I'm trying to parallelize the task of finding minimum cost paths through a raster cost surface, but I keep bumping into the same PicklingError: Could not pickle the task to send it to the workers.

This is a code example of what's going on:

import numpy as np
from skimage.graph import MCP_Geometric
import timeit
from joblib import Parallel, delayed

np.random.seed(123)  
cost_surface = np.random.rand(1000, 1000)  
mcp = MCP_Geometric(cost_surface)
pois = [(np.random.randint(0, 1000), np.random.randint(0, 1000)) for _ in range(20)]

def task(poi):
    costs_array, traceback = mcp.find_costs(starts=[poi], ends=pois)
    ends_idx = tuple(np.asarray(pois).T.tolist())
    costs = costs_array[ends_idx]
    tracebacks = [mcp.traceback(end) for end in pois]

Parallel(n_jobs=6)(delayed(task)(poi) for poi in pois)
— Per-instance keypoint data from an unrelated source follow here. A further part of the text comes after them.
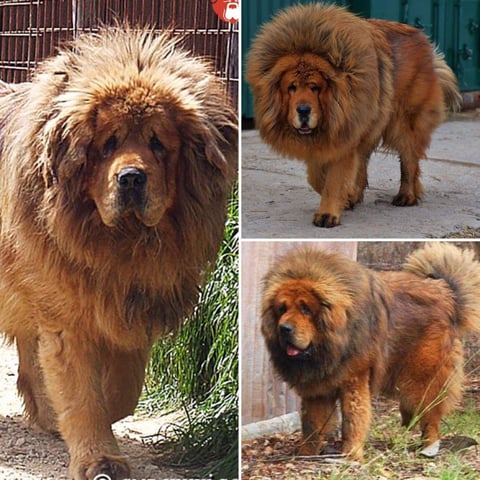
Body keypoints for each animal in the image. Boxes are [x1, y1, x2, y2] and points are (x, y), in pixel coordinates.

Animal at [0, 27, 238, 480]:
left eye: (158, 144)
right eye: (107, 144)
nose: (131, 178)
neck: (121, 246)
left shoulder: (135, 303)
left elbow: (124, 389)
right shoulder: (67, 312)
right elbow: (82, 392)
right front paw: (98, 459)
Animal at [248, 3, 462, 228]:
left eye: (315, 87)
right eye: (292, 87)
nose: (303, 110)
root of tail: (422, 37)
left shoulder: (345, 135)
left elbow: (334, 179)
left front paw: (328, 213)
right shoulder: (330, 140)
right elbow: (317, 177)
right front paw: (343, 197)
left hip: (402, 124)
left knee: (409, 160)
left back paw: (407, 196)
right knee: (364, 163)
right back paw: (357, 196)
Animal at [260, 246, 480, 460]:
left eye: (306, 309)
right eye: (282, 309)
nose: (284, 328)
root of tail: (445, 292)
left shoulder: (354, 381)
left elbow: (353, 419)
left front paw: (351, 455)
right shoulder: (317, 390)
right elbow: (312, 426)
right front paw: (306, 455)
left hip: (422, 380)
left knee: (430, 416)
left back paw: (429, 448)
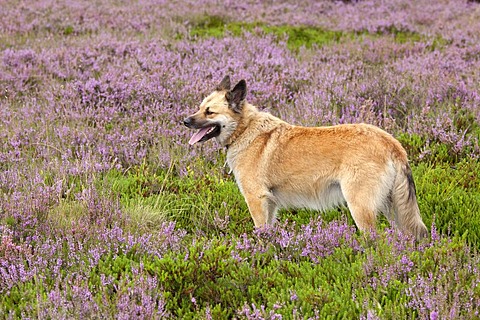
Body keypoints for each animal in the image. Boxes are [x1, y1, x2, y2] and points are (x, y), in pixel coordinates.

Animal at [184, 76, 428, 239]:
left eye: (210, 112)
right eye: (199, 108)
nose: (184, 121)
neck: (244, 129)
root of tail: (391, 143)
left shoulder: (257, 200)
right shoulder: (270, 204)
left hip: (361, 208)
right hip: (392, 208)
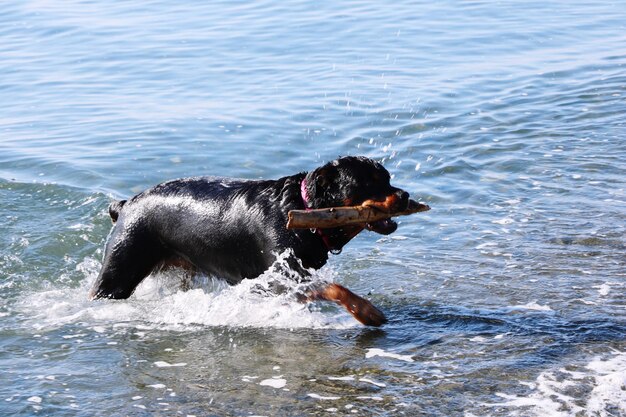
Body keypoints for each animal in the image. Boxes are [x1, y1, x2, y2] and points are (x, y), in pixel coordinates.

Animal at [88, 156, 410, 324]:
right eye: (368, 183)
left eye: (388, 178)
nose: (405, 195)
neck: (304, 208)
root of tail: (125, 204)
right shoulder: (281, 276)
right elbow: (334, 288)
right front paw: (367, 312)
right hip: (121, 266)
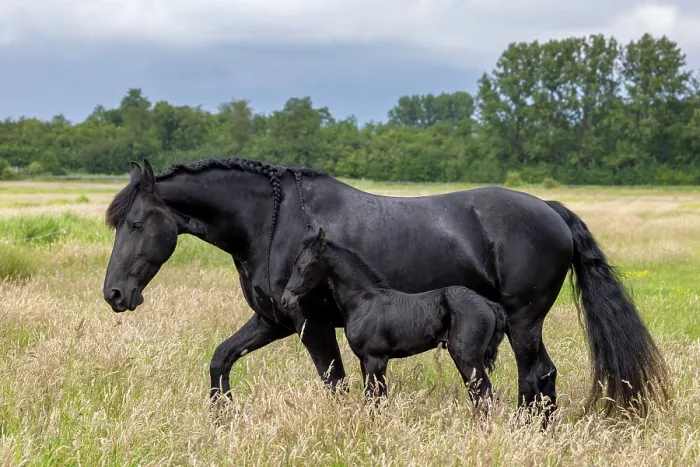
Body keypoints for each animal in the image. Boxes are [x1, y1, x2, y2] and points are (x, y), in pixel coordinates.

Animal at [280, 227, 507, 406]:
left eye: (302, 268)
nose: (285, 300)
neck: (363, 301)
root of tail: (488, 304)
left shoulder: (375, 359)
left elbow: (375, 399)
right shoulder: (365, 361)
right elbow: (375, 397)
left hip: (467, 356)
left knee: (485, 394)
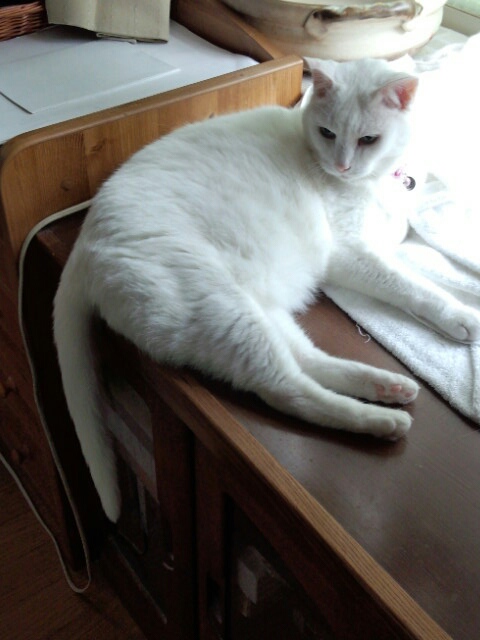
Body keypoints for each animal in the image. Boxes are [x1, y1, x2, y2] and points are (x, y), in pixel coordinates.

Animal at [53, 57, 480, 522]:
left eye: (368, 139)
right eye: (327, 133)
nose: (343, 166)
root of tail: (84, 243)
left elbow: (402, 241)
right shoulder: (349, 253)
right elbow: (410, 284)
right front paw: (460, 315)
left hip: (256, 313)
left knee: (309, 362)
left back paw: (387, 387)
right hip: (224, 312)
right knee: (290, 391)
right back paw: (381, 421)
I'm fairly new to parallelizing tasks, but the code I'm running might take weeks if done sequentially and want to leverage parallel. I understand that pickling is not possible for some complex objects, so I'm also looking for alternatives.


Solution

  • This is because MCP_Geometric is unpickable. You need to move initialization of this class into task function:

    
    import numpy as np
    from skimage.graph import MCP_Geometric
    import timeit
    from joblib import Parallel, delayed
    
    np.random.seed(123)  
    cost_surface = np.random.rand(1000, 1000)  
    pois = [(np.random.randint(0, 1000), np.random.randint(0, 1000)) for _ in range(20)]
    
    def task(poi):
        # --- each process will have it's own version of the `mcp` class
        mcp = MCP_Geometric(cost_surface) 
        costs_array, traceback = mcp.find_costs(starts=[poi], ends=pois)
        ends_idx = tuple(np.asarray(pois).T.tolist())
        costs = costs_array[ends_idx]
        tracebacks = [mcp.traceback(end) for end in pois]
    
    Parallel(n_jobs=6)(delayed(task)(poi) for poi in pois)